EXERCISE: Would you transcribe the listing that follows, character for character, and omit its images?

PROVIDED DATA:
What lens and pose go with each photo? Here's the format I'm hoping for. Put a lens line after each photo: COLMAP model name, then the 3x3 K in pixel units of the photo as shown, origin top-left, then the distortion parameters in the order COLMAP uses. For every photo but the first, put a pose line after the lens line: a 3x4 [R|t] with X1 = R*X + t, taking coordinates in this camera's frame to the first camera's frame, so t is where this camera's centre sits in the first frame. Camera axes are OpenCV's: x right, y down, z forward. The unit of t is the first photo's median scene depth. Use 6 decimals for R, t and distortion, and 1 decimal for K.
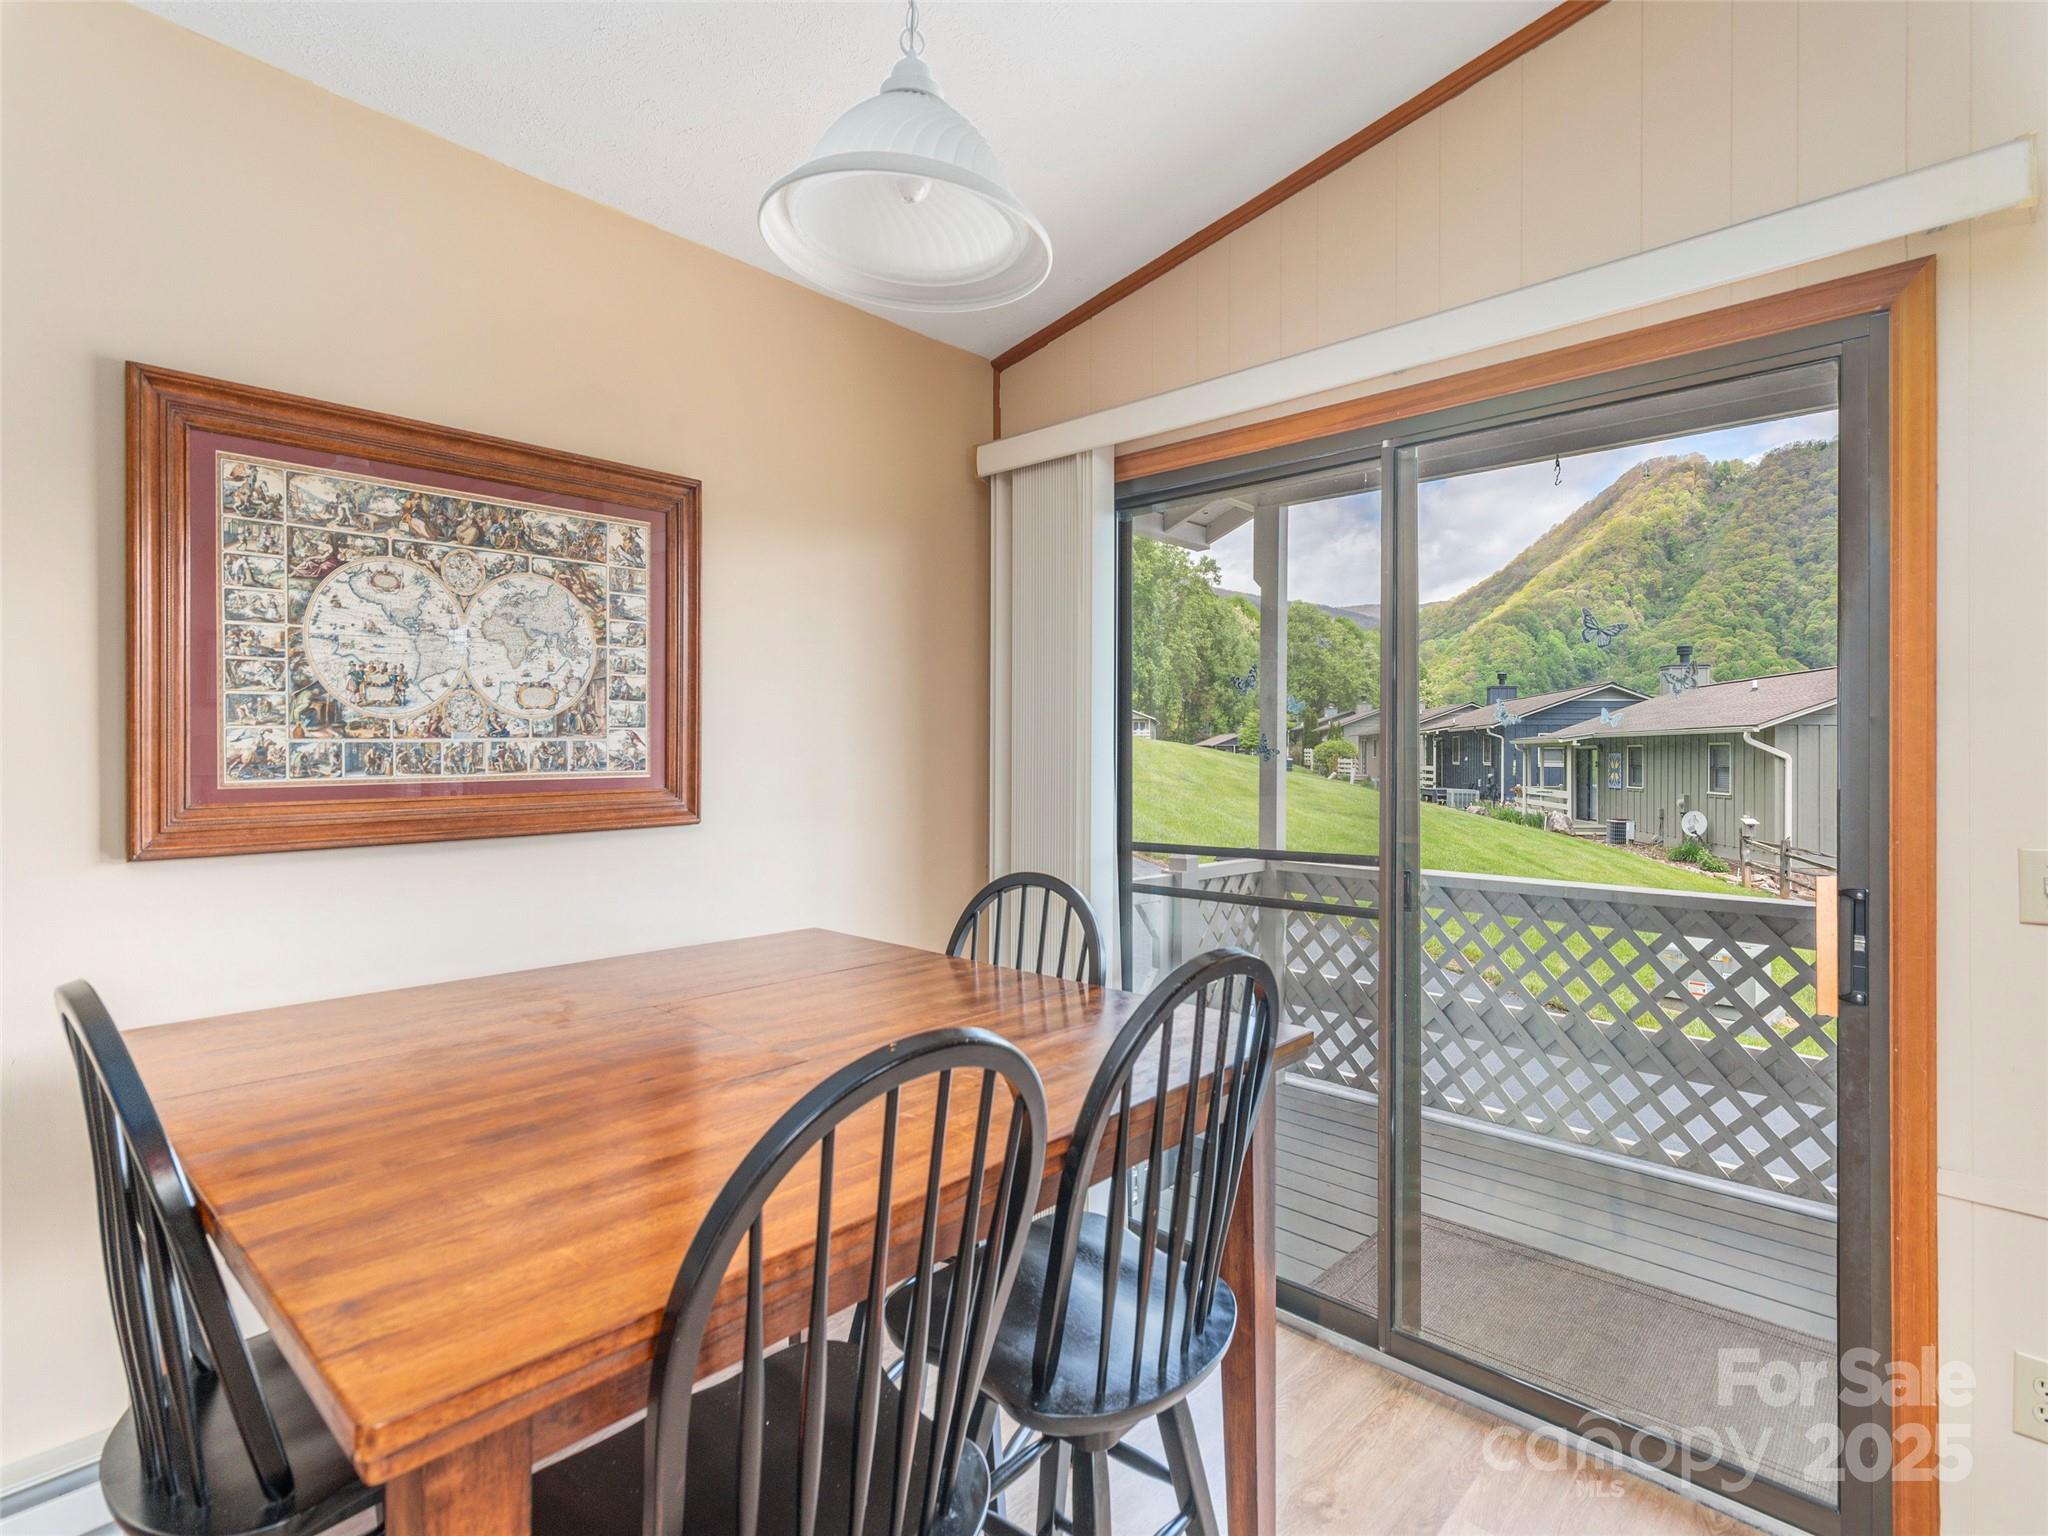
lens RADIAL K [[1024.6, 0, 1013.5], [0, 1024.6, 738.3], [0, 0, 1]] dist [0.015794, 0.000545]
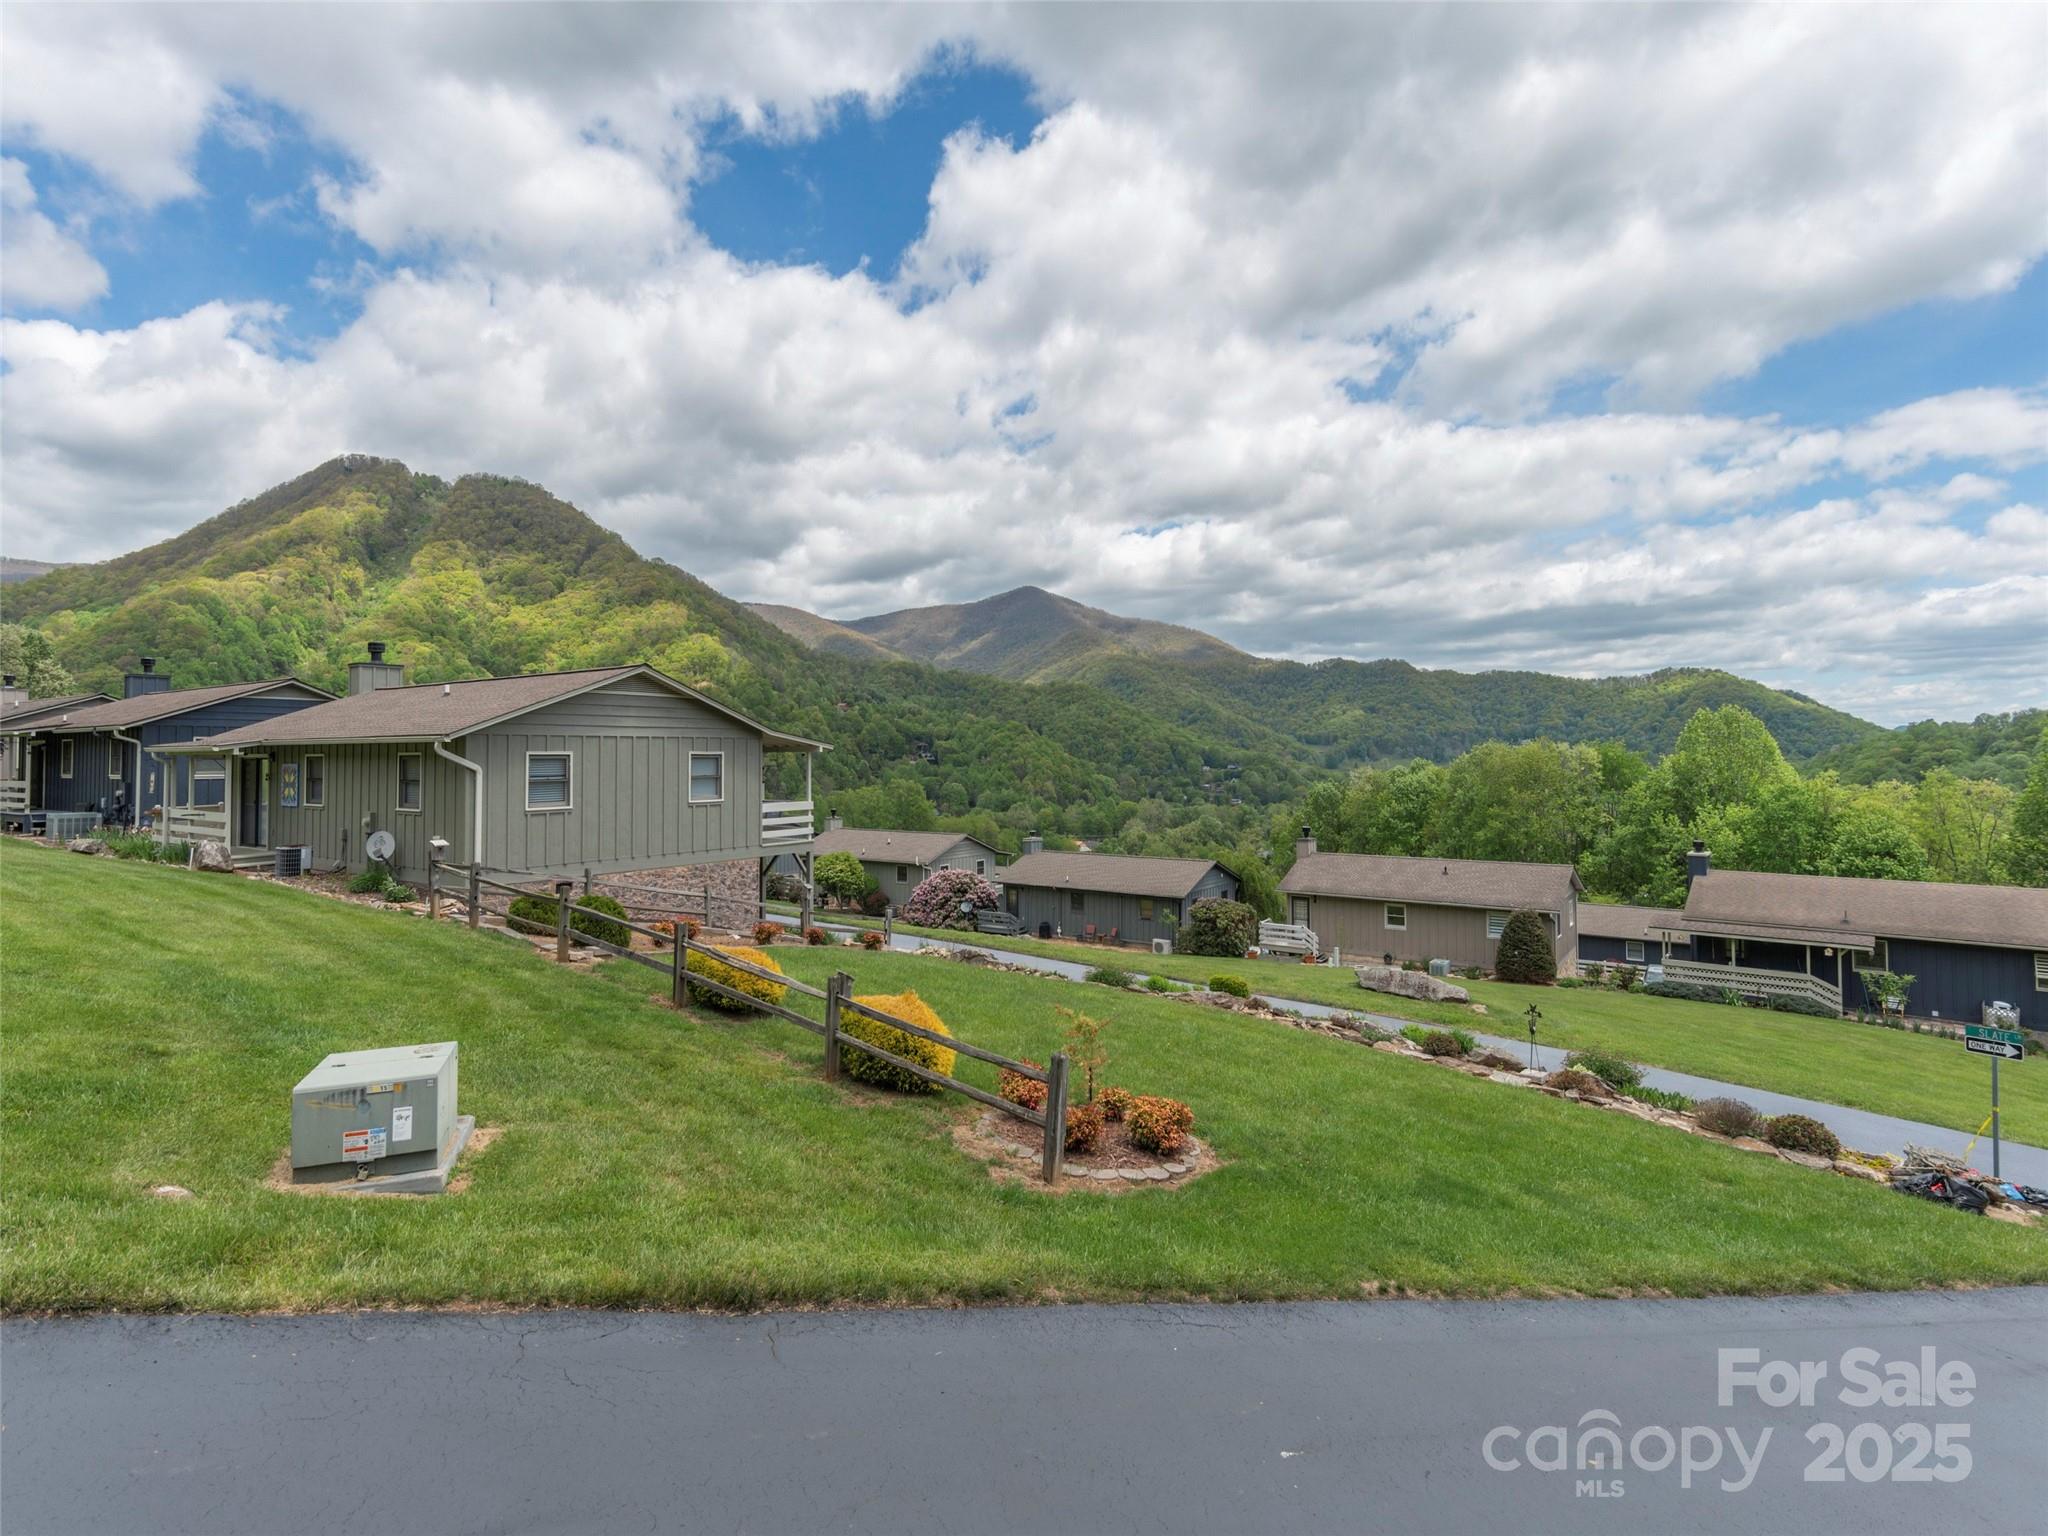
lens RADIAL K [[1012.8, 0, 1022.3], [0, 1012.8, 761.9], [0, 0, 1]] dist [0.010525, -0.000639]
pose [[0.422757, -0.011691, 0.906167, 0.083712], [-0.009738, 0.999800, 0.017442, -0.006320], [-0.906191, -0.016198, 0.422559, 0.111226]]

EXERCISE OUTPUT:
What lens and pose go with each photo? Here's the format I'm hoping for. Put a lens line after each photo: COLMAP model name, then the 3x3 K in pixel units of the photo as shown, origin top-left, then the distortion parameters in the order COLMAP uses. For every photo but the first, put a pose line after the lens line: a 3x4 [R|t] with X1 = R*X + t, taking coordinates in this camera's frame to the first camera's frame, so t is where this camera's centre sits in the first frame. Camera axes are OpenCV's: x right, y down, z forward. The unit of t is the first photo's median scene depth. Use 6 decimals for R, t and distortion, and 1 decimal for K.
lens RADIAL K [[1024.6, 0, 1013.5], [0, 1024.6, 738.3], [0, 0, 1]] dist [0.015794, 0.000545]
lens RADIAL K [[1012.8, 0, 1022.3], [0, 1012.8, 761.9], [0, 0, 1]] dist [0.010525, -0.000639]
pose [[0.422757, -0.011691, 0.906167, 0.083712], [-0.009738, 0.999800, 0.017442, -0.006320], [-0.906191, -0.016198, 0.422559, 0.111226]]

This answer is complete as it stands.